“Милая, дорогая Матушка Моисея! – писала я настоятельнице Елеонского русского храма в Иерусалиме. – Как Вы поживаете, как Ваше здоровье? Хочу попросить Вас об одолжении. Прошел год с того августовского дня, как не стало моей мамочки Искры, и Вы молились о ее душе, за что я Вам очень благодарна. Она ушла от нас на рассвете 21 августа, как и ее мама, моя бабушка Фаина. День в день. Прошу Вас, если возможно, помяните Искру в это важное для меня утро, как это полагается по православному обычаю. Я и сама о ней постоянно молюсь, но, к сетованию мамочки, я – некрещеная. Я верю, что истина – в каждом атоме, в каждой клетке, в каждой секунде, и то, что мы ищем, – находится так близко, что нет никакой пропасти между мной и ею. Хотя мамочка втайне переживала, уж очень хотелось ей, чтобы семья воссоединилась в одном небесном селении.
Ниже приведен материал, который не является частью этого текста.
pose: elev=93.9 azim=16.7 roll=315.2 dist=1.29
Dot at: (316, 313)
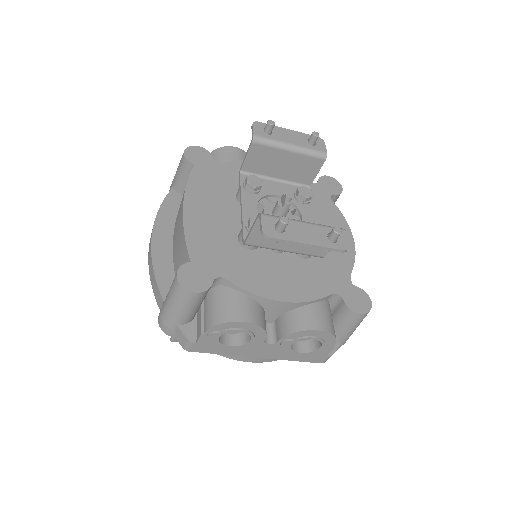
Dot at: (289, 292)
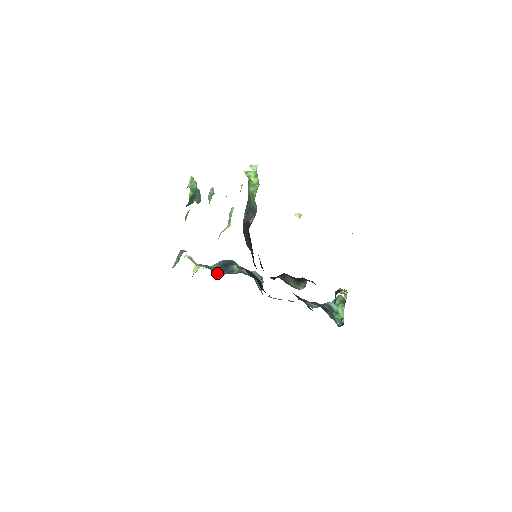
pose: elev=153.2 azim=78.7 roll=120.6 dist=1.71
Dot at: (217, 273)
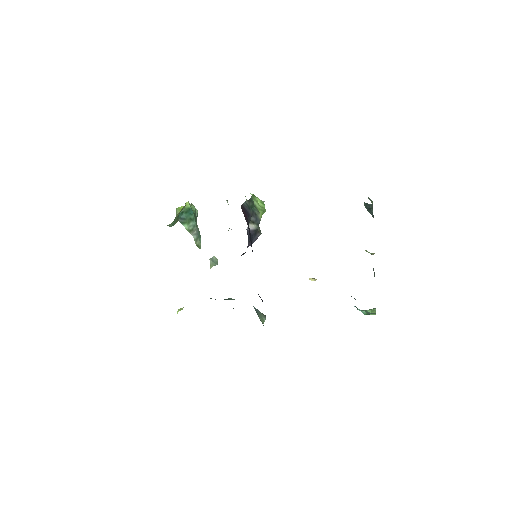
Dot at: occluded
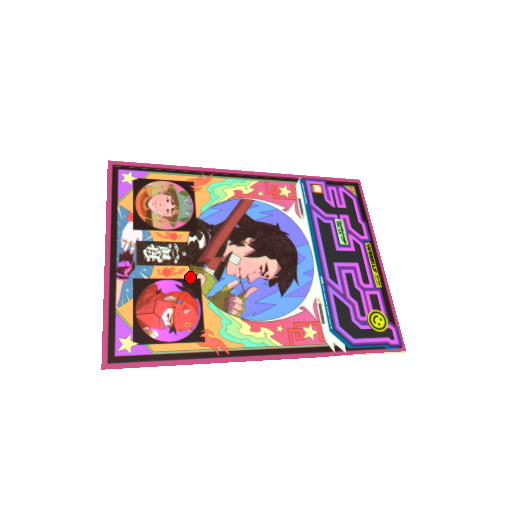
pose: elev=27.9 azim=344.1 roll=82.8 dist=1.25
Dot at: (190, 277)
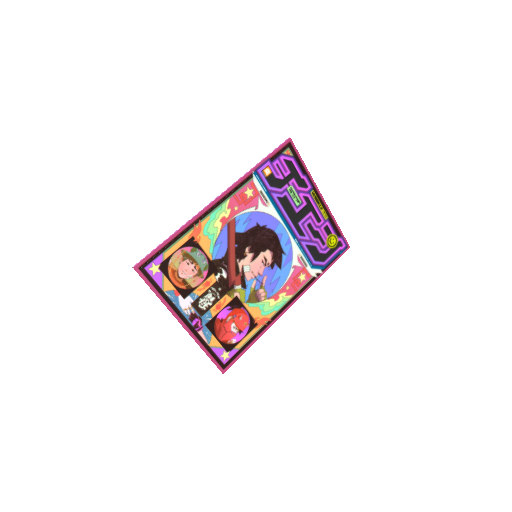
Dot at: (231, 299)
Среди ее бумаг я обнаружила молитву, обветшавшую от частого употребления: «Прости, Господи, детей моих, по упрямству или дури отказывающихся от святого таинства крещения, окрести их в море щедрот твоих и спаси неизреченной твоею благодатию…»
Я верю в свет, сверкающий в каждой точке пространства, но есть и у меня вопрос, на который ищу ответа: чему она улыбалась, когда душа ее взмывала в поднебесье? Какой подарок она сделала этой загадочной улыбкой! Как будто показала, что там не страшно, а удивительно. Чудо! – ее любимое слово. Там встретило ее Чудо, какой-то полный резервуар любви. Как замедлялось ее дыхание – естественно, мягко… последний глубокий вздох после паузы… и всё. Ее уход, Матушка Моисея, был подобен дню полнолуния, когда солнце встречается с луной без сумерек между ними. Но как мне преодолеть эти спазмы тоски, ведь стоит закрыть глаза – степенно и неумолимо проявляется одна и та же картина: два санитара уносят ее, запеленутую, словно большого младенца…
Казалось бы – что горевать, когда нас всех отделяет от этого состояния микросекунда в масштабе геологическом, а вот поди ж ты!.. Хотя, Вы не поверите, Матушка Моисея, собравшись на тризну, мы, вспоминая ее, постоянно смеялись. Мамин товарищ Гена – у него как раз был концерт в Доме культуры железнодорожников – немного припозднился и даже подумал, что перепутал адрес, поскольку с поминок до него донесся смех! Светлой памяти Искры он посвятил романс “Гори, гори, моя звезда!” – пел прямо как Штоколов, хотя она больше любила Лемешева. Потом все звонили мне и говорили, что не забудут прощания с Искрой до конца своих дней.